Cambricon went public on Shanghai’s STAR Market in July 2020, with shares surging 230% on its debut. After seven consecutive years of annual losses through 2023, Cambricon achieved its first quarterly profit in late 2024.
Cambricon supplies AI chips to the biggest Chinese tech companies, including Alibaba, Tencent, and Baidu. In terms of competition, though, Huawei is the alpha dog in Chinese AI chips, shipping between 300,000 and 400,000 of its Ascend AI chips last year, compared with just north of 10,000 units from Cambricon. However, analysts say, Cambricon has the potential to deliver 80,000 units through the rest of 2025 and potentially double that in 2026.

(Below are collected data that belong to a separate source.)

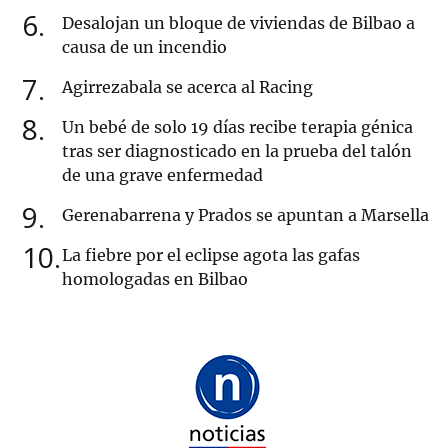
6
Desalojan un bloque de viviendas de Bilbao a
causa de un incendio
7
Agirrezabala se acerca al Racing
8
Un bebé de solo 19 días recibe terapia génica
tras ser diagnosticado en la prueba del talón
de una grave enfermedad
9
Gerenabarrena y Prados se apuntan a Marsella
10
La fiebre por el eclipse agota las gafas
homologadas en Bilbao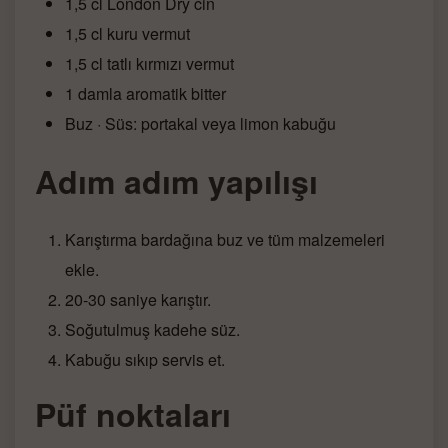
1,5 cl London Dry cin
1,5 cl kuru vermut
1,5 cl tatlı kırmızı vermut
1 damla aromatik bitter
Buz · Süs: portakal veya limon kabuğu
Adım adım yapılışı
Karıştırma bardağına buz ve tüm malzemeleri
ekle.
20-30 saniye karıştır.
Soğutulmuş kadehe süz.
Kabuğu sıkıp servis et.
Püf noktaları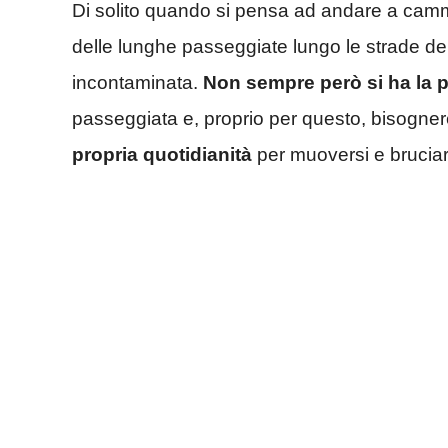
Di solito quando si pensa ad andare a cammi
delle lunghe passeggiate lungo le strade del
incontaminata.
Non sempre però si ha la po
passeggiata e, proprio per questo, bisogn
propria quotidianità
per muoversi e bruciar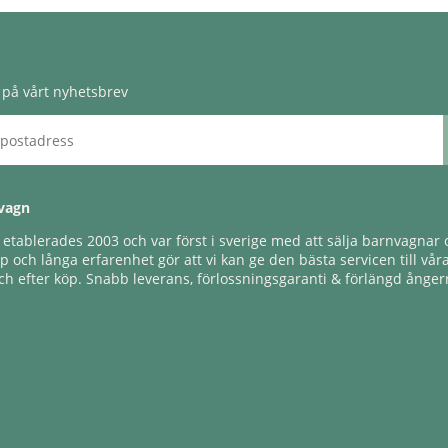
på vårt nyhetsbrev
vagn
tablerades 2003 och var först i sverige med att sälja barnvagnar o
 och långa erfarenhet gör att vi kan ge den bästa servicen till vår
h efter köp. Snabb leverans, förlossningsgaranti & förlängd ångerr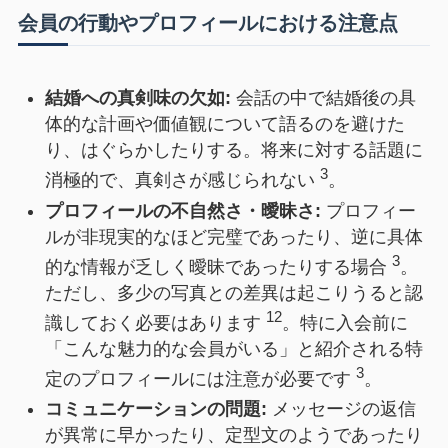
会員の行動やプロフィールにおける注意点
結婚への真剣味の欠如:
会話の中で結婚後の具
体的な計画や価値観について語るのを避けた
り、はぐらかしたりする。将来に対する話題に
3
消極的で、真剣さが感じられない
。
プロフィールの不自然さ・曖昧さ:
プロフィー
ルが非現実的なほど完璧であったり、逆に具体
3
的な情報が乏しく曖昧であったりする場合
。
ただし、多少の写真との差異は起こりうると認
12
識しておく必要はあります
。特に入会前に
「こんな魅力的な会員がいる」と紹介される特
3
定のプロフィールには注意が必要です
。
コミュニケーションの問題:
メッセージの返信
が異常に早かったり、定型文のようであったり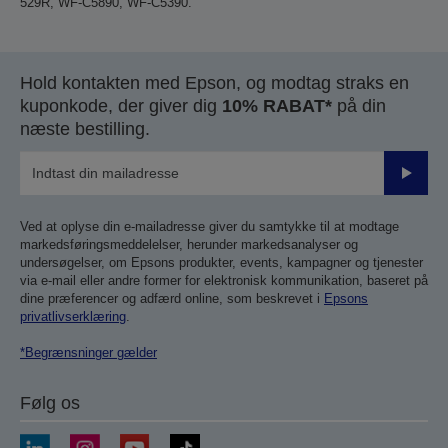
529R, WF-C5890, WF-C5390.
Hold kontakten med Epson, og modtag straks en
kuponkode, der giver dig
10% RABAT*
på din
næste bestilling.
Send
Ved at oplyse din e-mailadresse giver du samtykke til at modtage
markedsføringsmeddelelser, herunder markedsanalyser og
undersøgelser, om Epsons produkter, events, kampagner og tjenester
via e-mail eller andre former for elektronisk kommunikation, baseret på
dine præferencer og adfærd online, som beskrevet i
Epsons
privatlivserklæring
.
*Begrænsninger gælder
Følg os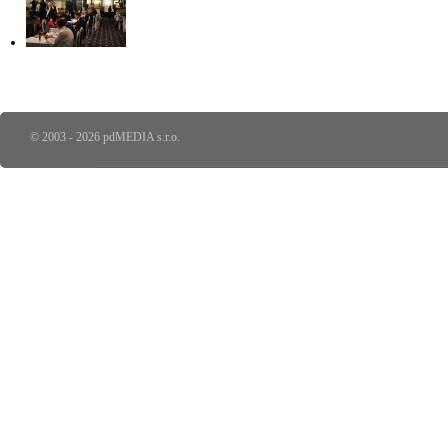
© 2003 - 2026 pdMEDIA s.r.o.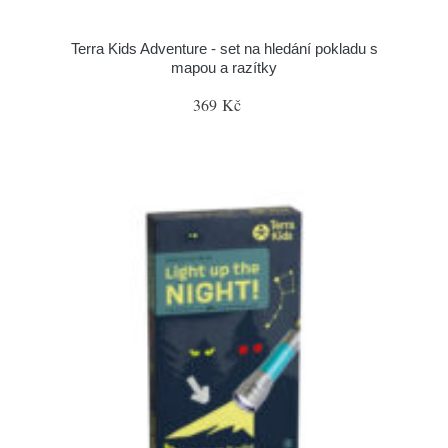
Terra Kids Adventure - set na hledání pokladu s
mapou a razítky
369 Kč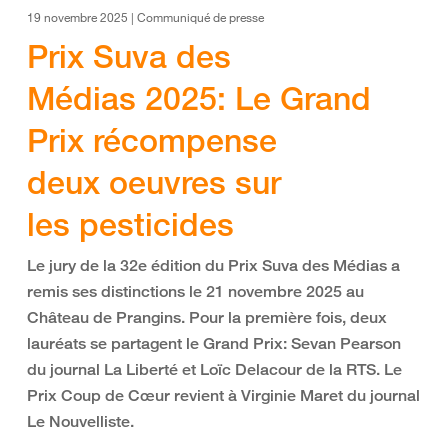
19 novembre 2025 | Communiqué de presse
Prix Suva des
Médias 2025: Le Grand
Prix récompense
deux oeuvres sur
les pesticides
Le jury de la 32e édition du Prix Suva des Médias a
remis ses distinctions le 21 novembre 2025 au
Château de Prangins. Pour la première fois, deux
lauréats se partagent le Grand Prix: Sevan Pearson
du journal La Liberté et Loïc Delacour de la RTS. Le
Prix Coup de Cœur revient à Virginie Maret du journal
Le Nouvelliste.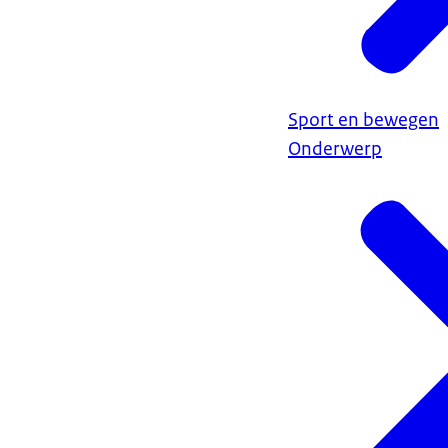
Sport en bewegen
Onderwerp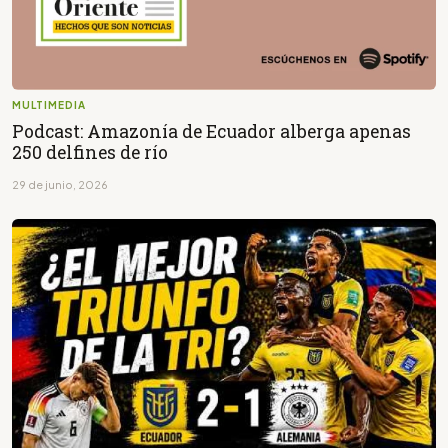
MULTIMEDIA
Podcast: Amazonía de Ecuador alberga apenas
250 delfines de río
29 de junio, 2026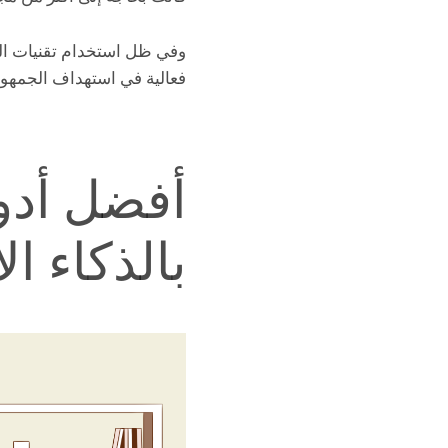
وفي ظل استخدام تقنيات الذك
فعالية في استهداف الجمهو
أفضل أد
بالذكاء ا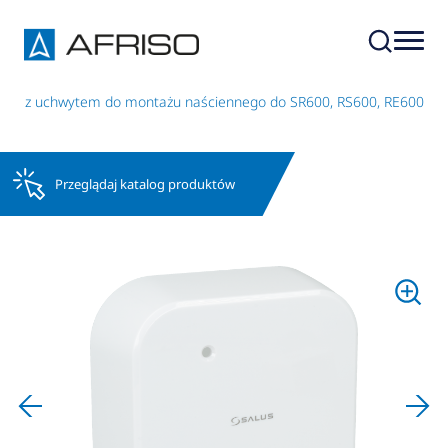
wa z uchwytem do montażu naściennego do SR600, RS600, RE600
Przeglądaj katalog produktów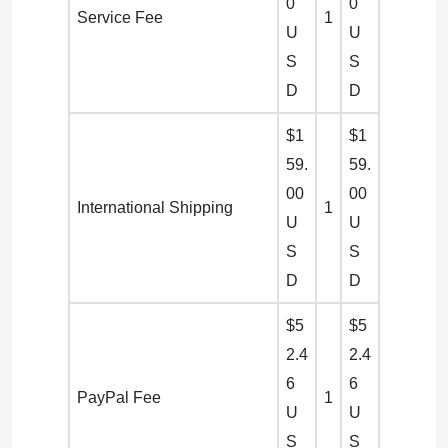
0
0
Service Fee
1
U
U
S
S
D
D
$1
$1
59.
59.
00
00
International Shipping
1
U
U
S
S
D
D
$5
$5
2.4
2.4
6
6
PayPal Fee
1
U
U
S
S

But success won’t come easy: Cambricon was added to the U.S. Entity List in December 2022, restricting its access to American technology and advanced manufacturing processes. The company also faces production constraints and low chip yields, with analysts noting that its full-year capacity may not be sufficient to meet demand from even a single large client. The company also issued a risk warning to investors in August, acknowledging that its share price was significantly outpacing that of industry peers and that its valuation may have diverged from current fundamentals.